Cultura

Chique não, elegante

Selo Dubas, de Ronaldo Bastos, amplia seu catálogo de jóias raras

Em formato de cinemascope, a imensa janela da gravadora Dubas, na avenida Beira-Mar, centro do Rio, deixa ver a estonteante paisagem que engloba o Pão de Açúcar, o Aterro do Flamengo e um céu sem limite. Mal começa a entrevista, o compositor Ronaldo Bastos, criador do selo, avisa: “A minha linha é a do horizonte.” Com 57 anos, 40 deles dedicados à música – “Cheguei na indústria do disco com 17 anos e nunca mais saí” –, Bastos mantém a “linha” na gravadora que investe tanto em novas coletâneas quanto em relançamentos e é sinônimo de qualidade. Pelo selo voltaram às prateleiras das lojas o primeiro disco de Milton Nascimento, Travessia, o segundo de Elza Soares, A bossa negra, e, recentemente, O grande circo místico, o histórico balé de Chico Buarque e Edu Lobo que, além das interpretações remasterizadas de Gal Costa, Zizi Possi e Tim Maia, inclui temas instrumentais que não entraram nas edições anteriores e uma gravação inédita da memorável Beatriz na voz de, simplesmente, Tom Jobim.

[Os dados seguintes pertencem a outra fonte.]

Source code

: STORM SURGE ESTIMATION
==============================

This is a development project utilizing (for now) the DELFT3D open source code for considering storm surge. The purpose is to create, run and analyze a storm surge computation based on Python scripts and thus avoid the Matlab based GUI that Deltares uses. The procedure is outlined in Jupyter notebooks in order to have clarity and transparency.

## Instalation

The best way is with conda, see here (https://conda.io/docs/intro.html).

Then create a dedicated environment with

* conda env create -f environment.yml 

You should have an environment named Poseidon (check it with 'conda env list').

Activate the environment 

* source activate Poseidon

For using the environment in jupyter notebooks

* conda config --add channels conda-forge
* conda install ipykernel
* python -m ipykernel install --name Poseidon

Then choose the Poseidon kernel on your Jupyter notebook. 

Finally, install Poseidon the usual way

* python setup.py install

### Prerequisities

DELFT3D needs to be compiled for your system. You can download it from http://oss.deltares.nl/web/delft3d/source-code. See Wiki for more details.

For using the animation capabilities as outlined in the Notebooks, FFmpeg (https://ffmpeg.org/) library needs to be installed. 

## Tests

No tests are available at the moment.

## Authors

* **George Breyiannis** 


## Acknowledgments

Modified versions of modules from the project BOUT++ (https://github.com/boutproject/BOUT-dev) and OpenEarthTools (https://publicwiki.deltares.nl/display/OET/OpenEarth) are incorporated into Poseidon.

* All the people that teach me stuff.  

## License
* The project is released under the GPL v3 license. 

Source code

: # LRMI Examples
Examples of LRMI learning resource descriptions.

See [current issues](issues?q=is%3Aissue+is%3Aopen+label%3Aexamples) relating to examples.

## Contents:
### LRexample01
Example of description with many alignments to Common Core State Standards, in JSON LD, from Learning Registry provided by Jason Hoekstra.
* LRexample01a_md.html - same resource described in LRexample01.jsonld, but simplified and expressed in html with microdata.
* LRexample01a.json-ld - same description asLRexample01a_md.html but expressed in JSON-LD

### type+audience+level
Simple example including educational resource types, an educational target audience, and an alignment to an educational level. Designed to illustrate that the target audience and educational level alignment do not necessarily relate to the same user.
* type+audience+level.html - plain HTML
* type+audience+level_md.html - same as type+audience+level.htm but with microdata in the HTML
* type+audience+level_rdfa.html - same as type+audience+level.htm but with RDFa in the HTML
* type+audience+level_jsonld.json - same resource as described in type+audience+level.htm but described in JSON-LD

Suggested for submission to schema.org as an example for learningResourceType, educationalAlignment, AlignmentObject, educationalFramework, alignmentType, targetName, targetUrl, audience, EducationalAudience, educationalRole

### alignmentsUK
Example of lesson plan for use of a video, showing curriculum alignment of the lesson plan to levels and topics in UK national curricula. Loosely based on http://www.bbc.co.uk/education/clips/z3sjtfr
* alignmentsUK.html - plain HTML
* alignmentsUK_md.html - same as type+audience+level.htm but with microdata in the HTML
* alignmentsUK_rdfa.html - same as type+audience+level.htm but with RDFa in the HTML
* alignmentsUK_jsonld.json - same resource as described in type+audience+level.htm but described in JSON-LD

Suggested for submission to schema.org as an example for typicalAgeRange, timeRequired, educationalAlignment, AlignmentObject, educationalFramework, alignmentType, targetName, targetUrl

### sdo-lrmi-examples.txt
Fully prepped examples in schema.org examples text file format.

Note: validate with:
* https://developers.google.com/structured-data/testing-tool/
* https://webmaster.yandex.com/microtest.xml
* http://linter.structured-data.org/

Com dez anos de existência, a Dubas – apelido dado por Caetano Veloso e que reúne o som do fim do nome Ronaldo com o início do sobrenome Bastos – é pioneira na tendência de selos independentes. “Eu lanço a melhor música do mundo, que é a MPB”, diz Bastos. De fato, há CDs que fazem a alegria aqui e no mercado internacional, como os três volumes de Tropique samba lounge, com harmonia e suingue para ninguém botar defeito, ou o Bossa jazz, com canções de Moacir Santos a Miles Davis. Nos relançamentos, Bastos nem sempre reedita a capa original e se irrita quando é acusado de adulteração: “Sobrevivi muitos anos bolando capas de discos; talvez seja um dos maiores capistas do mercado. Não sou um mané que não sabe o que faz. E não somos o Museu da Imagem e do Som, que tem a incumbência da preservação.”

Para Ronaldo Bastos, letrista de feras como Tom Jobim, Lulu Santos, Marina
Lima, João Donato e Caetano Veloso, a gravadora é menos lucrativa do que
a arte de compor. “Em termos individuais, é uma atividade suicida. Me pedem
música e eu não tenho tempo para fazer. Mas desde os 20 anos tenho esse
projeto. Não ganho dinheiro com a Dubas, mas pago todas as contas e os salá-
rios”, diz. Um dos convites para o qual ele arranjou tempo é a consultoria de
música do filme Desafinados, de Walter Lima Jr. e direção musical de Wagner
Tiso. Talvez porque o filme tenha a mesma filosofia da gravadora: “A gente
não é chique, é elegante. E faz o melhor.”